Tuesday, 19 October 2021

A door closes

Well I've done it - I've quit my well-paying, 2 day a week job. 

I can't afford to and there are many other reasons I should stay, but these are all 'head' constructs. The 'heart' reality is that my heart is no longer in it and the stress has been making me ill.

I sent the email to my boss this morning. It was a difficult email to write and I know it will have huge flow on effects. I console myself with the knowledge that I gave everything I could for 5 years and 1 school term. I'm exhausted and I can't do it any more.

I needed the space to sort out what was really going on. In the end I needed less space than I thought because I made the decision in about 2 weeks. One of the key indicators I am on the wrong road is that I haven't been doing anything creatively for myself for quite a while. Serendipitously it was this meme I randomly came across on Facebook that triggered my decision - and the question I asked myself: 

wtf am I doing trying to function in a completely dysfunctional uncreative patriarchal system?


I couldn't find an acceptable answer, so here I am.

What's next? I don't know. I have some vague idea about completing my Certificate IV in Mental Health - I've done a few units already. Other than that, nothing. I'll keep engaging in my environmental activism but that's voluntary. 

I guess I'll go along with the medical model for a while and get a heart ultrasound done (though they found nothing abnormal when I had one last year, after misdiagnosing an ulcer - probably stress-related) and do a heart stress test as well.
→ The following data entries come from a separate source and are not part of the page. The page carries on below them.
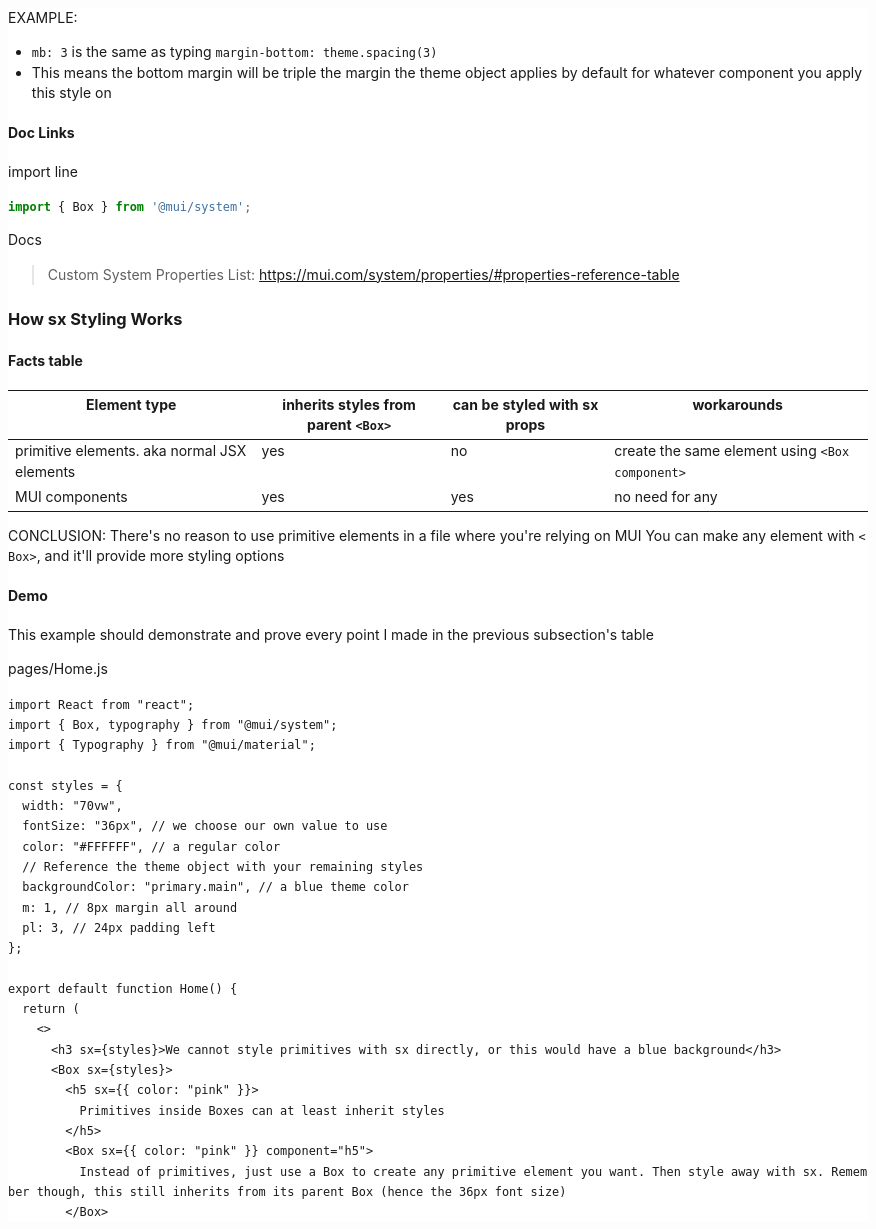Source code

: EXAMPLE: 

- `mb: 3` is the same as typing `margin-bottom: theme.spacing(3)`
-  This means the bottom margin will be triple the margin the theme object applies by default for whatever component you apply this style on

#### Doc Links

import line

```js
import { Box } from '@mui/system';
```

Docs

> Custom System Properties List:
> https://mui.com/system/properties/#properties-reference-table



### How sx Styling Works

#### Facts table

| Element type                                | inherits styles from parent `<Box>` | can be styled with sx props | workarounds                                     |
| ------------------------------------------- | ----------------------------------- | --------------------------- | ----------------------------------------------- |
| primitive elements. aka normal JSX elements | yes                                 | no                          | create the same element using `<Box component>` |
| MUI components                              | yes                                 | yes                         | no need for any                                 |

CONCLUSION:
There's no reason to use primitive elements in a file where you're relying on MUI
You can make any element with `<Box>`, and it'll provide more styling options

#### Demo

This example should demonstrate and prove every point I made in the previous subsection's table

pages/Home.js

```REACT
import React from "react";
import { Box, typography } from "@mui/system";
import { Typography } from "@mui/material";

const styles = {
  width: "70vw",
  fontSize: "36px", // we choose our own value to use  
  color: "#FFFFFF", // a regular color
  // Reference the theme object with your remaining styles
  backgroundColor: "primary.main", // a blue theme color
  m: 1, // 8px margin all around
  pl: 3, // 24px padding left
};

export default function Home() {
  return (
    <>
      <h3 sx={styles}>We cannot style primitives with sx directly, or this would have a blue background</h3>
      <Box sx={styles}>
        <h5 sx={{ color: "pink" }}>
          Primitives inside Boxes can at least inherit styles
        </h5>
        <Box sx={{ color: "pink" }} component="h5">
          Instead of primitives, just use a Box to create any primitive element you want. Then style away with sx. Remember though, this still inherits from its parent Box (hence the 36px font size)
        </Box>
```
I had to request to be bulk-billed. Technically I am on the 'poverty-line' in regards to income, but I don't get any concessions. My first visit to a doctor a few weeks ago to get steroid medication for severe headaches as a result of chronic sinus issues cost me $126 - of which only $75 was returned to me.

I'll invest some more money in my Naturopath who, unlike the medical system, seems to have a more nuanced appreciation of the mechanisms of hypothyroidism (not all TSHs* are the same).  She'll get some blood tests done to assess what is going on and we can go from there. She also knows a lot more about diet than the doctor I saw who told me that cow's milk has more calcium than soy so is better for you. A quick Google will tell you otherwise (cow's milk also has more fat unless you use no-fat, which tastes like cardboard):


Advice like this doesn't increase my confidence in the medical system. I must say that I am very grateful for their input when it comes to the mechanical side of things - they are brilliant at reconstructing broken bodies, removing blockages and bits that don't work any more, and replacing them with bits that do work. But when it comes to an appreciation of the holistic aspects of the body-mind relationship, they generally have a long way to go.
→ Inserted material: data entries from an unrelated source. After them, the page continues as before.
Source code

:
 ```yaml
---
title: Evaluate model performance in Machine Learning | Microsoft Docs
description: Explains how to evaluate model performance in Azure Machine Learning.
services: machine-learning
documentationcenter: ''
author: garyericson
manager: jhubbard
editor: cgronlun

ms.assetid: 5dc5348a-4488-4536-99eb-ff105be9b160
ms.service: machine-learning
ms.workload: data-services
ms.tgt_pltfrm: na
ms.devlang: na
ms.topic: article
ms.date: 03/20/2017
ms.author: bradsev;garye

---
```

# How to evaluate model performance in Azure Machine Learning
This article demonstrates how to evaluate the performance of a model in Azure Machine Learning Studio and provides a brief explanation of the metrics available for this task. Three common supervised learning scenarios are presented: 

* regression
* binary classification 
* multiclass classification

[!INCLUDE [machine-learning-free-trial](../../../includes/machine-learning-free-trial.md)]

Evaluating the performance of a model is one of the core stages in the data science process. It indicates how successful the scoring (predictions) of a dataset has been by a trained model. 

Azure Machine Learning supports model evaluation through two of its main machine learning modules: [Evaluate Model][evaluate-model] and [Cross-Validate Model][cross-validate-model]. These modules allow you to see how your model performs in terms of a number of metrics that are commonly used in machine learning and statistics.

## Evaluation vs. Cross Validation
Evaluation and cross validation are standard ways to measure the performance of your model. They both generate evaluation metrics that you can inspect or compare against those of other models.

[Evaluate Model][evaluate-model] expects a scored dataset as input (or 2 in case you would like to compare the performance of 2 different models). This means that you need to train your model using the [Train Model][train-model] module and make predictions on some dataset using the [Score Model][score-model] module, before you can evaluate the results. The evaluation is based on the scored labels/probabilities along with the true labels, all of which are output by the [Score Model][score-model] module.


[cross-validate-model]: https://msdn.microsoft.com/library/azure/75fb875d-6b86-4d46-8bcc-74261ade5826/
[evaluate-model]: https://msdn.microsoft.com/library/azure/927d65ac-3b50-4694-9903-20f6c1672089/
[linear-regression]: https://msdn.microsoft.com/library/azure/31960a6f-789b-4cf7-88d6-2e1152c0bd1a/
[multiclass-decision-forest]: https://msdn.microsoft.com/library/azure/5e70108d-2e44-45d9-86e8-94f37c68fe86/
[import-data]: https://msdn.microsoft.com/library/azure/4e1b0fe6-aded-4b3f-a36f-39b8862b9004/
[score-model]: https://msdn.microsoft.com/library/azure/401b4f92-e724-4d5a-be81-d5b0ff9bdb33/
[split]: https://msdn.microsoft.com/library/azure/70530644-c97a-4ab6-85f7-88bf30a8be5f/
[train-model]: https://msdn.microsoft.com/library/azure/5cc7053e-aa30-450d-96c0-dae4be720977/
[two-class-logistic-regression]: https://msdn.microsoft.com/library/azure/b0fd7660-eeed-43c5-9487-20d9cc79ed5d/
My partner tells me that you have to close one door before another opens. We'll see what's next.


*Thyroid Stimulating Hormone

Images: Referencing on images.
Chart: I've lost the reference but a quick Google will probably get you there. 

Saturday, 16 October 2021

Poets vs Politicians


As an artist I really resonate with this. 

The destruction of a world dominated by left-brained logic and rationalism is damning proof of its veracity.

And it has focused my mind on something I regularly forget. So I will now ask myself - wtf am I doing trying to function in a completely dysfunctional uncreative patriarchal system? 

No wonder I'm sick.

Time to re-evaluate and make some new choices.

Image: Another random Facebook meme, with credits to the wise man who spoke the words.

Wednesday, 13 October 2021

People Are Like Flowers


I should be at work but I'm home because I've hit a bit of a 'brick wall'. I suspect it's just burnout - something like chronic or adrenal fatigue. I'm going to get some medical input but figure it's most likely going to be a case of me taking time out and putting myself back together again.

It was inevitable and it has happened before. Of course I can't afford to take time off work because I'm a casual, but my boss is being as supportive as he can be. It won't replace my 2 days a week income but he is looking at allowing me to work on some documents for the new training package for my art course at home and wants me back as soon as I am able. You can't ask for more than that.

Image: Random photo of Mona Meier's from the internet, words by me.